Едва выяснилось, что экспортировать коммунизм не удается, большевики в 20-е годы занялись построением социалистического общества у себя дома. Но и это предприятие потерпело крах. Ленин надеялся сочетанием экспроприации и террора в течение нескольких месяцев превратить страну в ведущую державу — вместо того он лишь разрушил экономику, доставшуюся ему в наследство от прежнего режима. Он надеялся, что Коммунистическая партия сплоченным авангардом поведет народ к победе, однако политические разногласия, которые он подавил в стране в целом, всплыли на поверхность в самой партии. Когда рабочие отвернулись от коммунистов, а крестьяне взбунтовались, большевикам, чтобы удержаться у власти, потребовалось применить полицейские меры. Свободу действий режима все более сковывала раздутая и коррумпированная бюрократия. Добровольный союз народов обернулся империей порабощения. Ленинские выступления и писания последних двух лет открывают, помимо удивительной скудости конструктивной мысли, едва сдерживаемый гнев по поводу своего политического и экономического бессилия — даже террором не удалось справиться с привычками, укоренившимися в народе с древности. Муссолини, начало карьеры которого весьма напоминало восхождение Ленина и который, уже будучи фашистским диктатором, с симпатией взирал на коммунистический режим, еще в июле 1920 года пришел к выводу, что большевизм, «огромный, ужасный эксперимент», потерпел поражение: «Ленин художник, который работает с людьми, как другие художники работают с мрамором или металлом. Но человек тверже гранита и менее податлив, чем сталь. Шедевра не получилось. Художник потерпел фиаско. Задача оказалась выше его сил»22.

Потребовалось семьдесят лет и десятки миллионов жертв, чтобы преемник Ленина и Сталина на посту главы государства Борис Ельцин в обращении к Конгрессу Соединенных Штатов мог наконец признать: «Мир может вздохнуть с облегчением. Идол коммунизма, повсюду распространявший социальную вражду и беспримерную жестокость, внушавший страх человечеству, рухнул. Он рухнул, чтобы никогда не восстать»23.

Поражение было неизбежно и коренилось в самих предпосылках коммунистического режима. Большевизм был самой дерзновенной в истории попыткой подчинить всю жизнь страны единому плану рационализации всех и вся. Накопленную человечеством за тысячелетия мудрость предполагалось вымести, как ненужный мусор. В этом смысле это был уникальный пример применения естественных наук к делам человеческим, и оно проводилось со рвением, присущим той породе интеллигенции, которая сопротивление своим идеям воспринимает как доказательство их верности. Коммунизм не достиг успеха, потому что исходил из ошибочного учения века Просвещения, быть может, самой вредоносной идеи в истории человеческой мысли, о том, что человек есть просто некий материальный состав, лишенный души и собственных мыслей, и как таковой есть пассивный продукт податливого к воздействию окружения. Это учение позволило спроецировать личные человеческие проблемы на общество и решать их на этой широкой арене, а не в себе самих. Но коммунистический эксперимент еще раз доказал, что человек не бездушный объект, а существо, наделенное собственными желаниями и волей, подчиняющееся не механическим, а скорее биологическим законам. И сколько ни вбивать в него те или иные умозрительные теории, он все равно не сможет передать их своим детям, которые являются на свет с незамутненным сознанием и задают вопросы, которые должны были быть решены раз и навсегда. Чтобы продемонстрировать справедливость этой общепризнанной истины, потребовалось принести в жертву десятки миллионов жизней, привести в упадок великую нацию и обречь на бесчисленные страдания тех, кому посчастливилось выжить.

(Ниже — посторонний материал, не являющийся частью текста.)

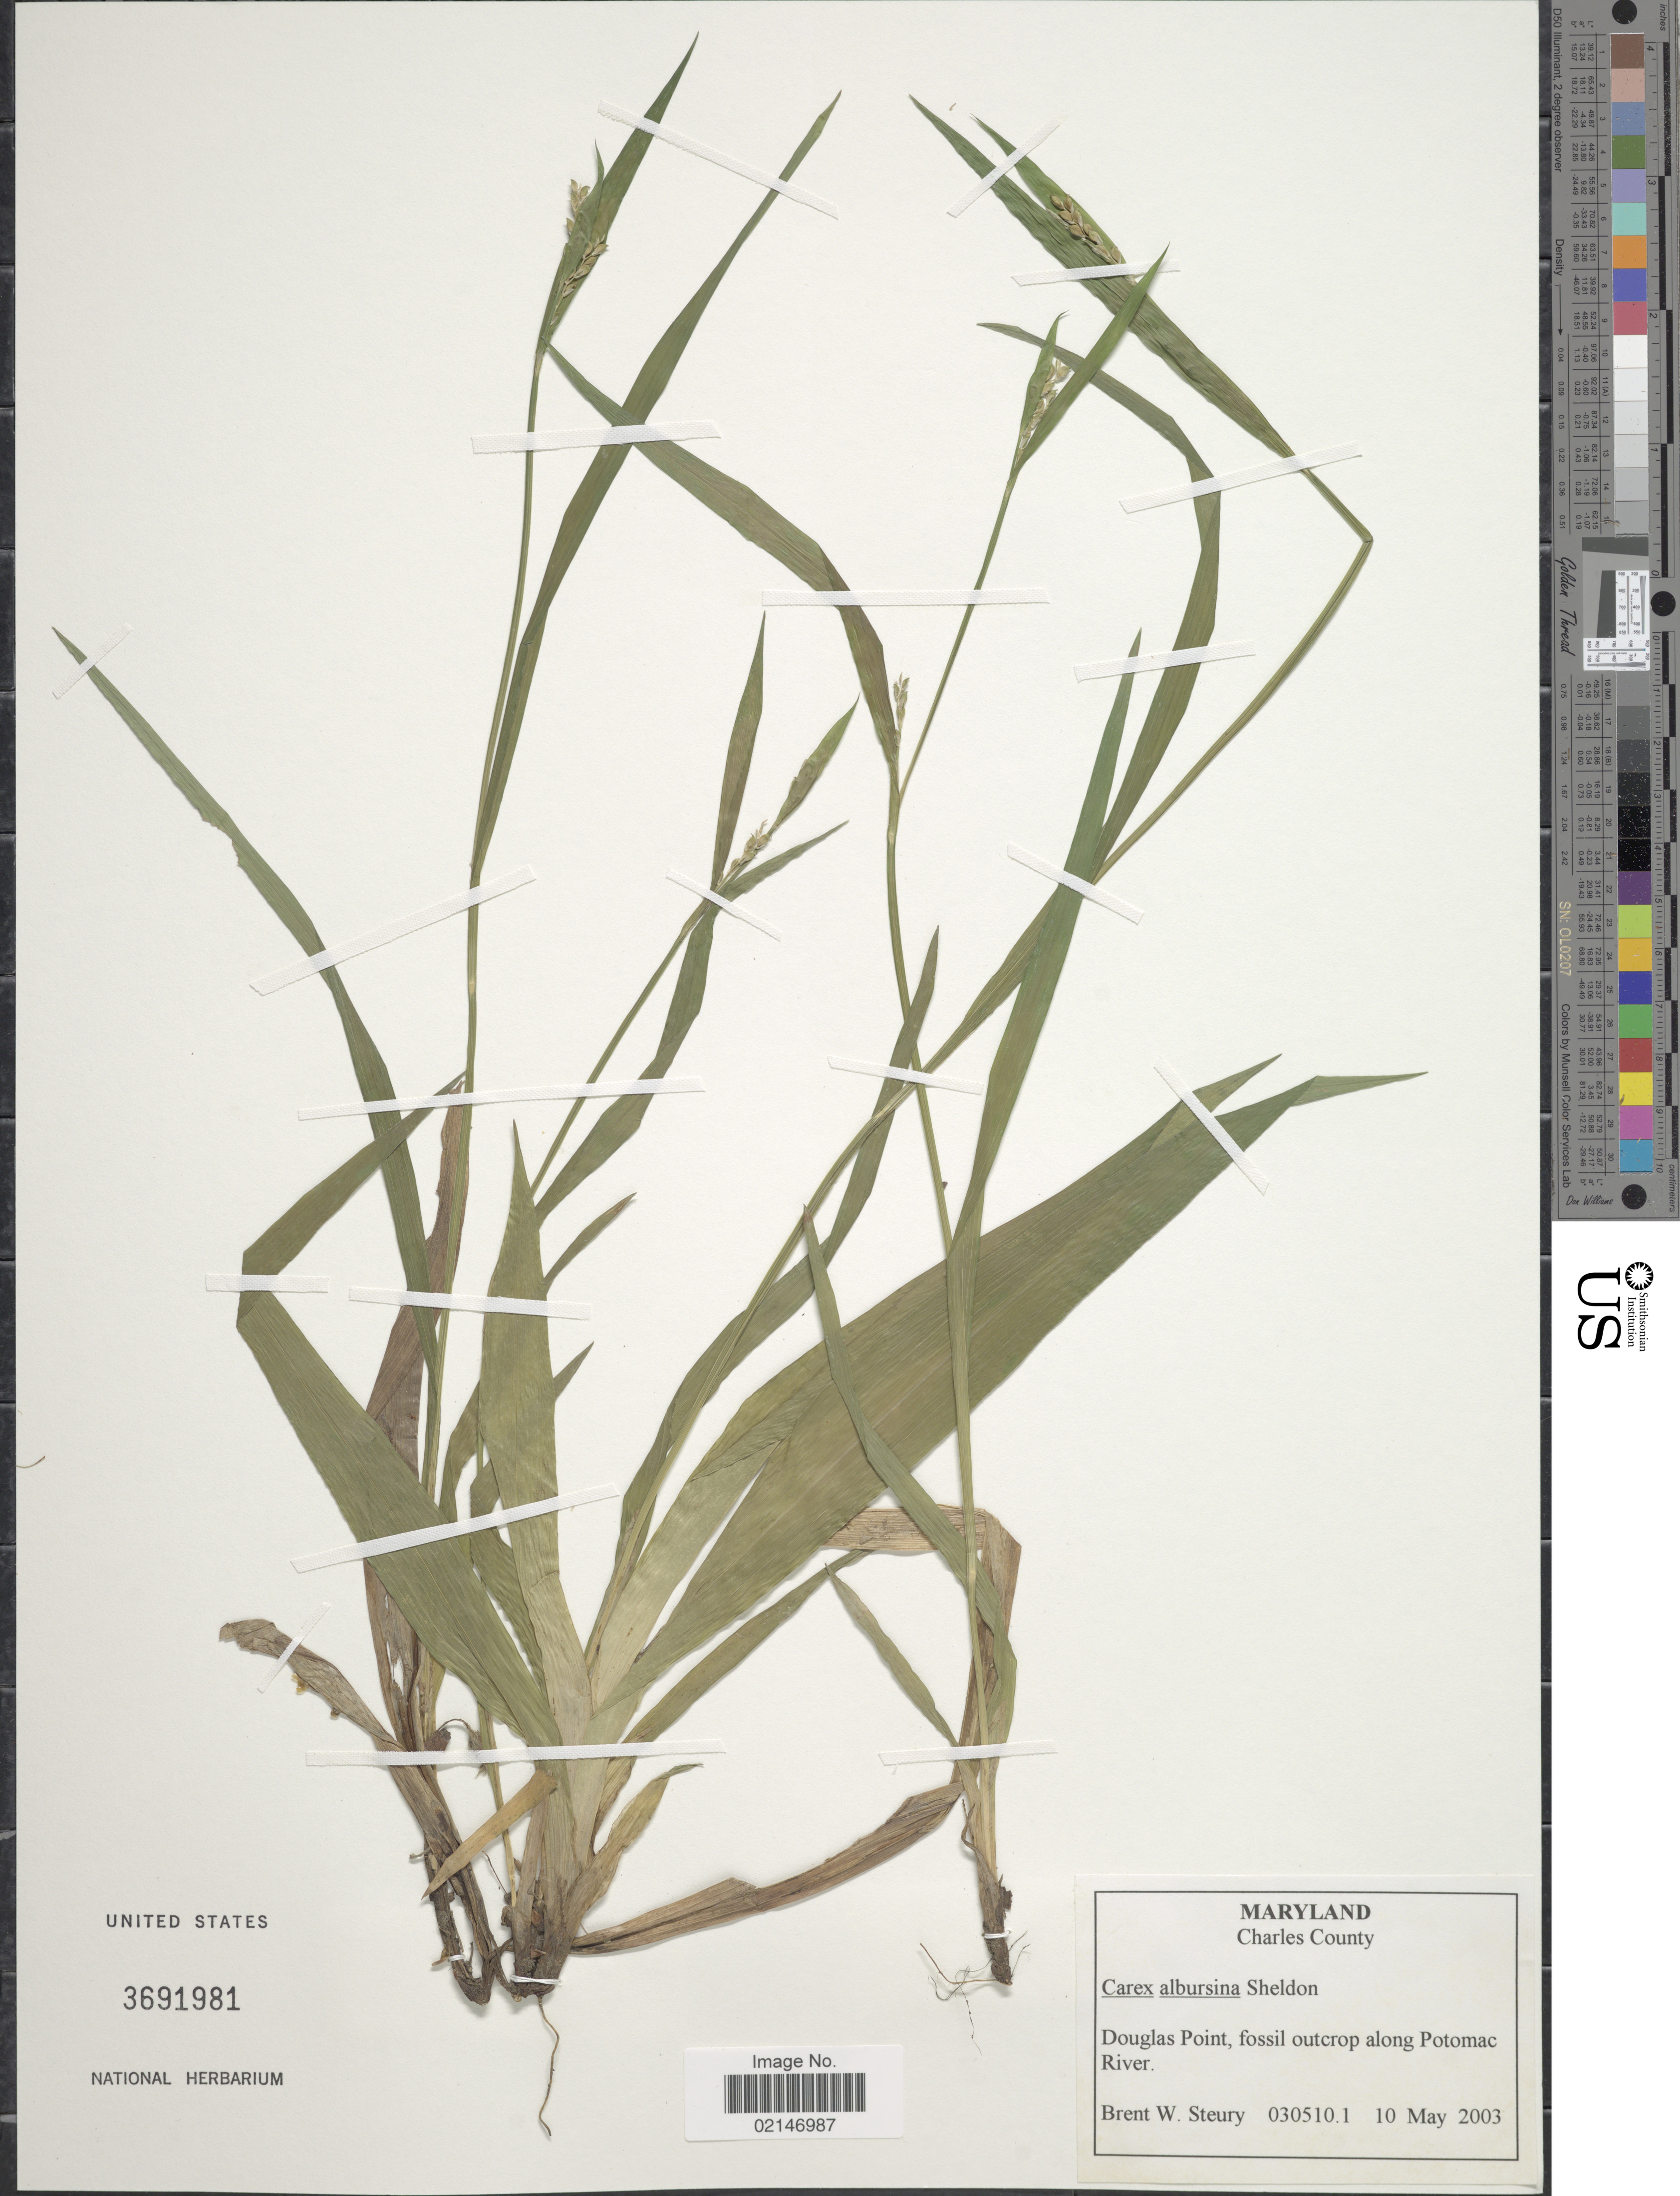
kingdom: Plantae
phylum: Tracheophyta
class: Liliopsida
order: Poales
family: Cyperaceae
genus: Carex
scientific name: Carex albursina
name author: E. Sheld.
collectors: B. Steury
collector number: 030510.1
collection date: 2003-05-10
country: United States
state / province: Maryland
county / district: Charles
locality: Charles County, Douglas Point, fossil outcrop along Potomac River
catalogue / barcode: US 3691981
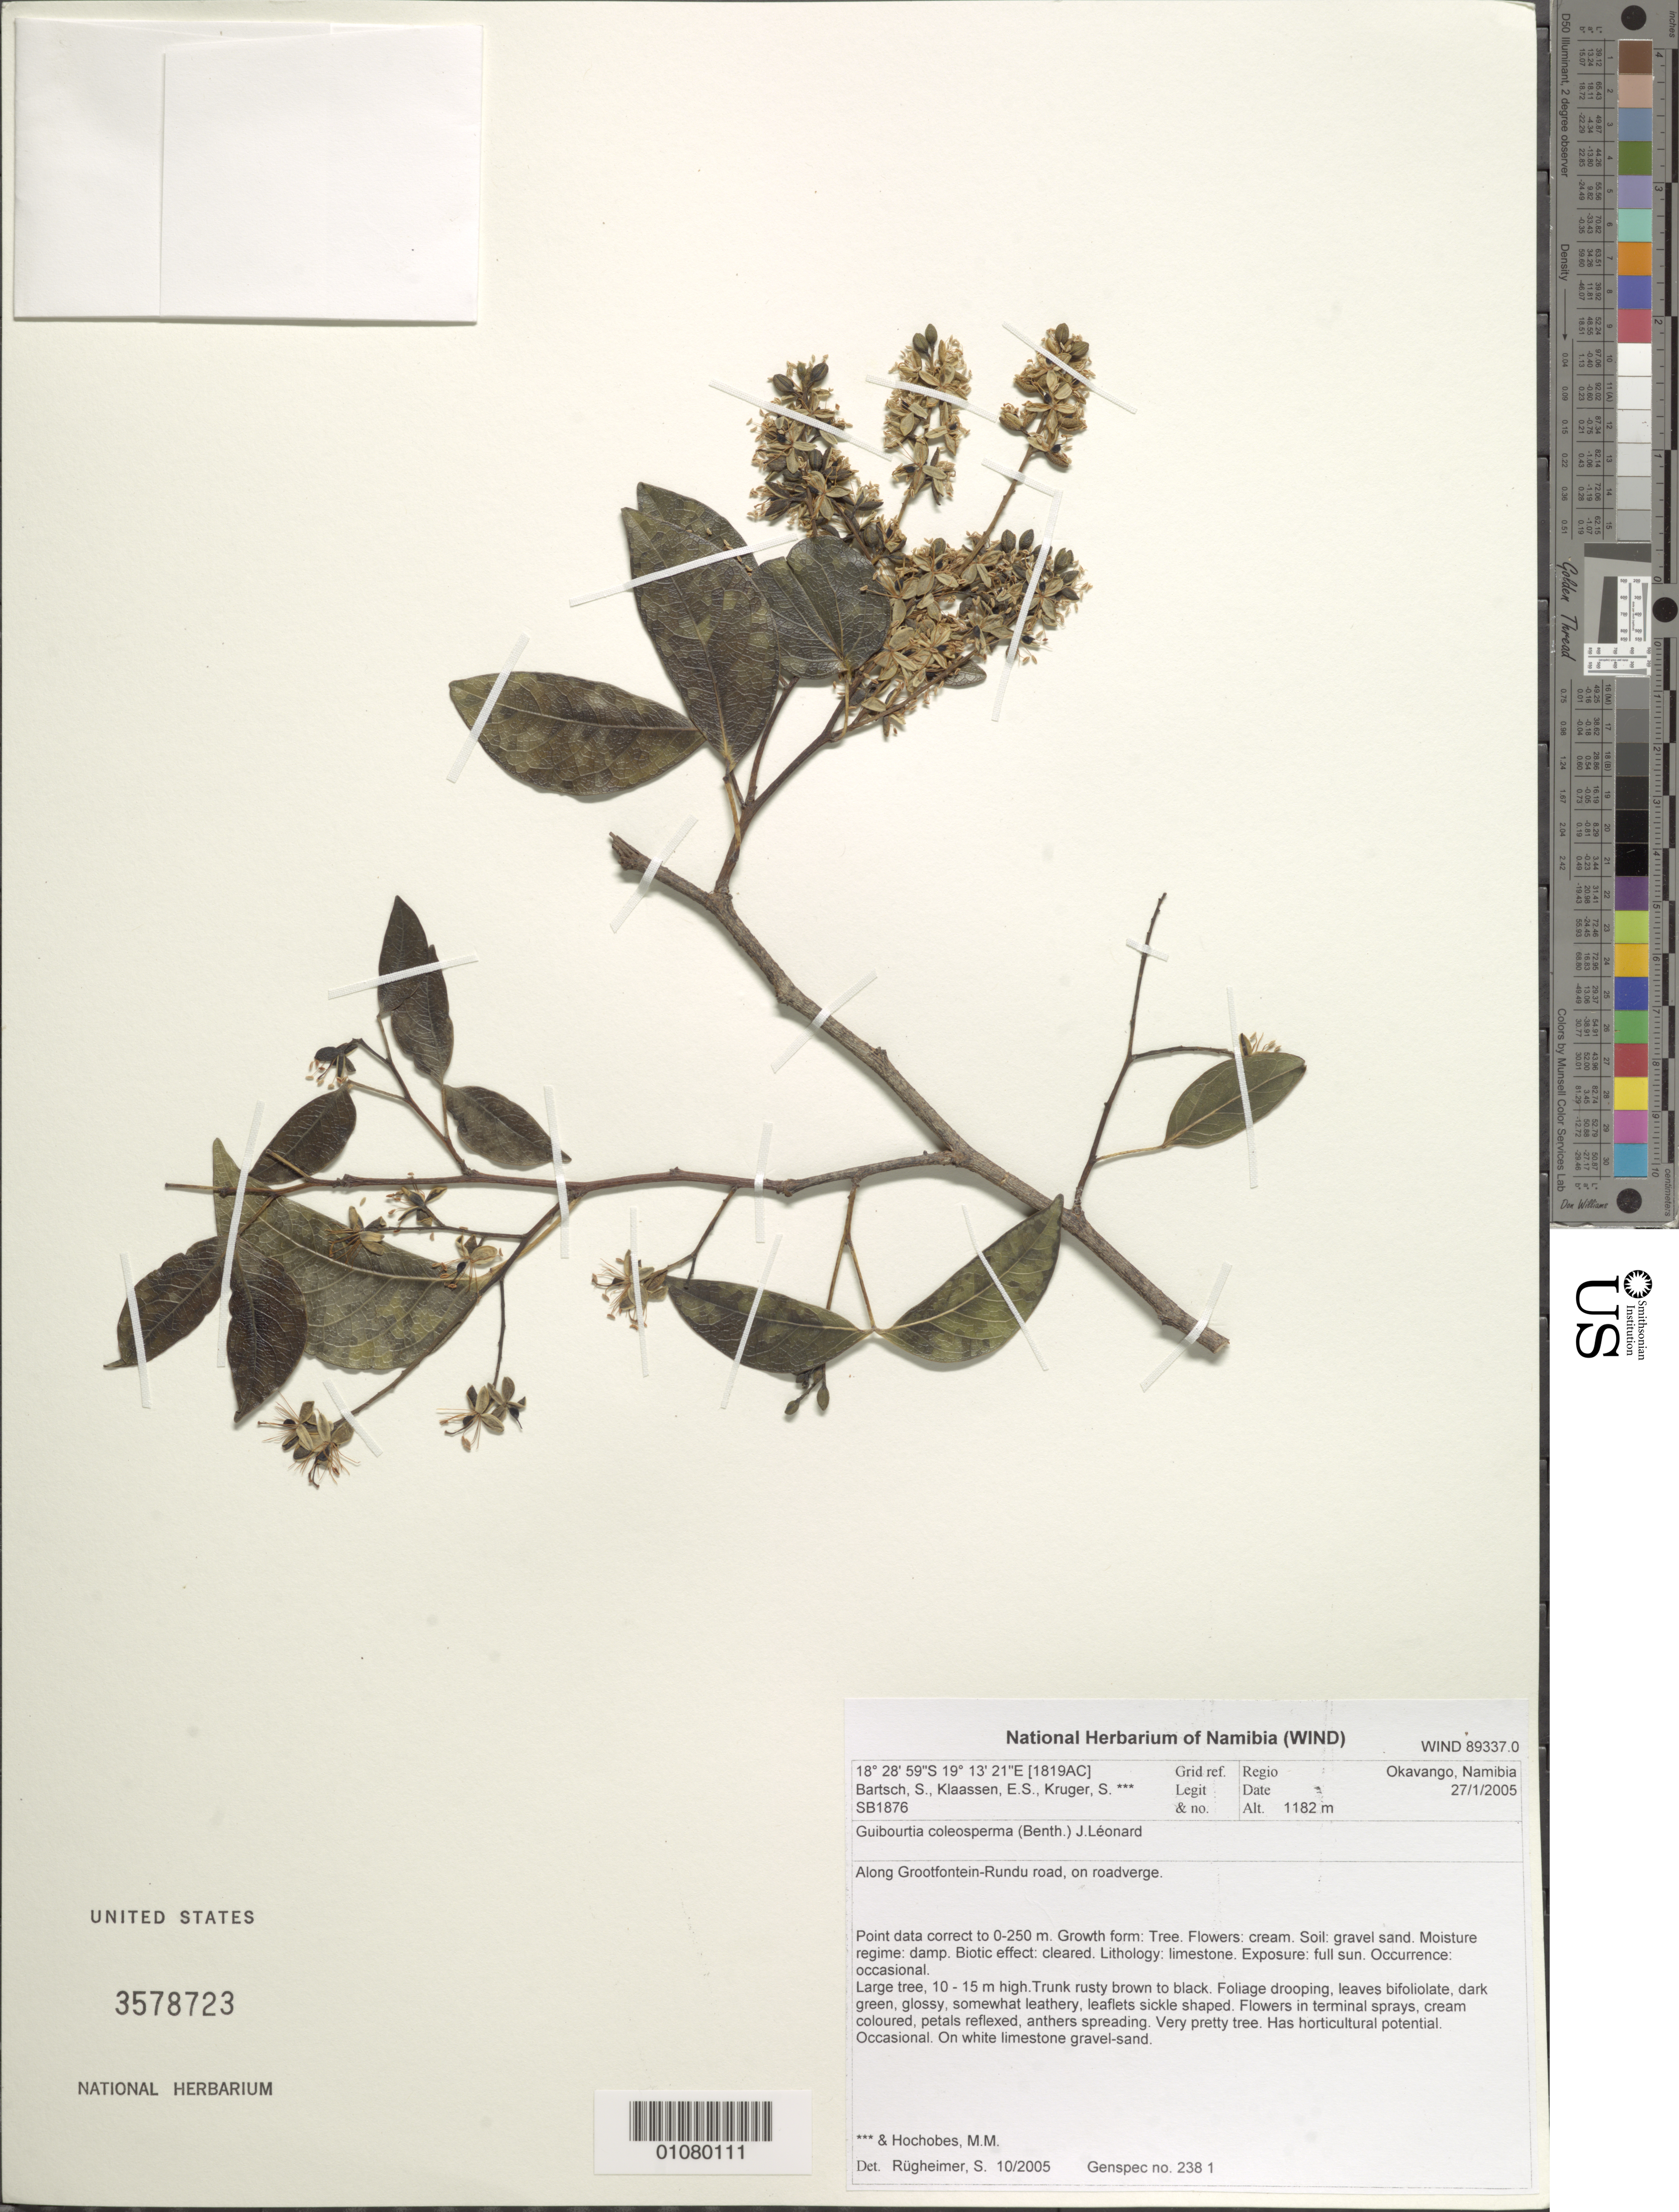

Как же объяснить, что расползавшийся по всем швам режим смог продержаться столько лет? Можно было бы предположить, что, невзирая на нашу оценку, он пользовался поддержкой народа. Однако, объясняя долгожительство правительства, не опирающегося на гласный мандат своих граждан, его популярностью, следует применить тот же подход и ко всякому другому авторитарному режиму, включая царизм — существование которого измеряется не десятилетиями, а веками, — и попытаться ответить на естественный вопрос, почему же царизм, столь популярный, если следовать этой логике, пал в течение нескольких дней.